Overworked? Perhaps. But underpaid no more if the University has its way with faculty salaries.
President Hunter R. Rawlings III and Provost Biddy (Carolyn A.) Martin announced a program last month that is intended to raise average faculty salaries and affect virtually every department in the University.
“For 20 years Cornell faculty salaries have been sinking in comparison to peer institutions,” said R. Laurence Moore, history, “and now they stand at the bottom.”
The initiative, a particular administrative priority that follows the ambitious investments in North and West campus development, focuses on the University’s standing among competing peer institutions.
“Cornell regards itself — rightfully so — as one of the top schools in the country and the world,” said Prof. Paul Sherman, neurobiology and behavior, noting the recent distinction paid the University by Time magazine and The Princeton Review.
Earlier this week the two publications converged to print a magazine that recognizes elite institutions of higher education, and Cornell was selected as the private research university of note.
By 2007 Cornell aims to improve its faculty salary ranking among 11 specific competitor instituitions. Currently the University is last on a list of state-supported universities including North Carolina and Michigan State University. Cornell fares next to last on a list of endowed universities featuring Chicago, Yale and UCLA.
Sherman served an ad hoc committee this summer in the College of Arts and Sciences to study faculty salaries. He perceived a sense of dismay in the college due to the disparity in faculty salaries, especially in light of the academic success this University has maintained against higher paying competitors.
“It’s not so much that Cornell is losing faculty left and right but that the faculty here was feeling discouraged and disappointed,” he said.

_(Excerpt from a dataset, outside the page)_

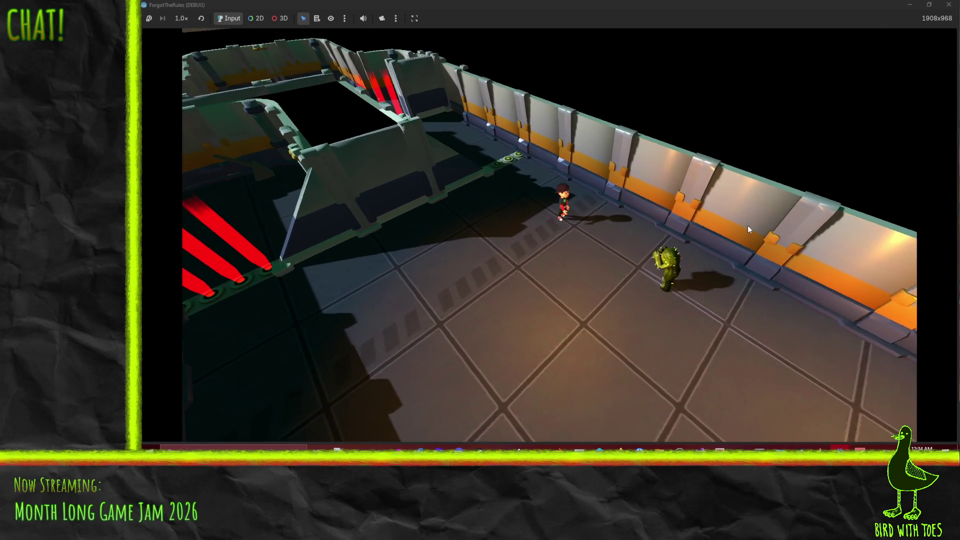
key(w)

Despite a retention level that is by no means labile — about one percent of the University faculty leaves Cornell each year — a strong faculty sentiment indicated that the salary issue is one of great concern. The Arts and Sciences committee received 406 responses to a college-wide inquiry and petition this summer that addressed low faculty salaries.
“I think if we don’t compete with schools, we are liable to lose faculty. [Furthermore,] the people that the other schools want are the people who are probably not being paid what they are worth,” said Thomas R. Dyckman, A. W. Olin Professor of Accounting.
A member and incoming chair of the Faculty Senate Financial Policy Committee, Dyckman has been involved in the recent collaboration between faculty, the administration and representatives of the Board of Trustees.
While the President and the Provost have committed to elevating professors’ salaries, the means by which the University will accomplish such a feat will be a product of the deans from each school, and it will be a product of the future. Endowed schools will undertake a five-year process next year and the statutory schools will then begin their initiative, a six-year commitment.
“The President has never said where the money is going to come from,” Dyckman said, highlighting an outstanding concern about the issue that remains to be resolved.
If not from a higher payout from the school’s endowment and from state grants, the University will have to rely on alumni support or a hike in student tuition.
Once the faculty initiative is under way, Dyckman said, another concern of the same nature will remain. There are members of the Cornell staff who have over ten years experience at this school but retain an annual salary of less than $30,000, he explained.
“We have a problem at the staff level too. I worry that we leave the staff behind [while they] should be recognized for their contributions,” he said.